Perhaps led by this, real life quiz nights have become more imaginative. No one wants to drown the sanctity of a fine, solid quiz question in “concept”, but we at QuizQuizQuiz, and numerous other folk who take the business of running quizzes seriously, have tried to find various ways to make the quizzes we run as fun/exciting/interactive/engaging (pick your buzzword!) as possible.
Because I’m a geek (though I pretend not to be) I recently passed my mind over all the quiz nights I’ve ever run for QuizQuizQuiz to see how many distinct round formats there had been (not even just rounds with different names but with the same basic idea). The answer is almost 50, and the funny thing is only about 5 of those are defined by a basic subject matter.

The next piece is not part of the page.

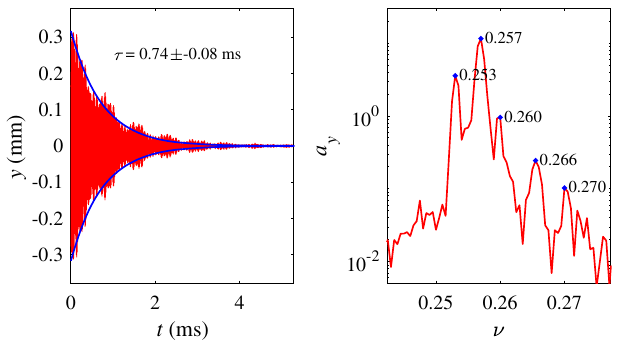
FIG. 4. Vertical turn-by-turn oscillation (left) and its spectrum ¼ 2 . 1 ; I ¼ 0 . 5 mA. (right); ξ y b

One round that has featured in almost every quiz I’ve ever run is “Music” – no tricks, nothing clever, it’s a music round, mainly involving “Name the artist” clips and a few other things, then there’s “Sport” but these days I include a full Sport round in barely 1 in 5 quizzes. Apart from that, it’s very rare to have any kind of subject-based round – sometimes our client has asked us to do one specially and we’ve obliged, but on the whole, apart from Sport and Music, our rounds are essentially mixed subject, but held together by an idea. (Indeed, even the sport and music rounds can be mixed subject – just with a sport/music theme to them).
So, as a quiz master and question writer, I’m not just thinking about questions, I’m trying to think of round ideas, round ideas that mean a QuizQuizQuiz quiz night incorporates the full armoury of tricks and treats at our disposal, that no one feels left out, that different parts of the brain are utilised, that people are moving, laughing, listening, talking, that the quiz is “interactive” (whatever that means), challenging, varied and fair.
The ideas for those 40-odd rounds have come from various places – sometimes they’re pretty self-explanatory and floating around the quiz ether, sometimes they’re forced upon us by circumstances, sometimes it’s about thinking of a good way to use a new piece of technology. Some round ideas have worked better than others – nothing should be too complicated, nothing too long or too short, rounds should allow variety and hopefully make good use of video and audio clips and a few other tricks that we keep up our sleeves.
The important thing is that our quiz nights have not stayed the same since we began over a decade ago. Sure, some ideas last, and some round ideas have been used regularly by all our quiz masters over a long period of time, but we’re always trying to mix it up. The average format of a quiz I run has changed significantly in the last year, let alone in the last five years.
No matter what the rounds are, one thing that always drives the format of an evening is that we do everything we can to ensure (even guarantee!) that they come with quality questions and plenty of fun.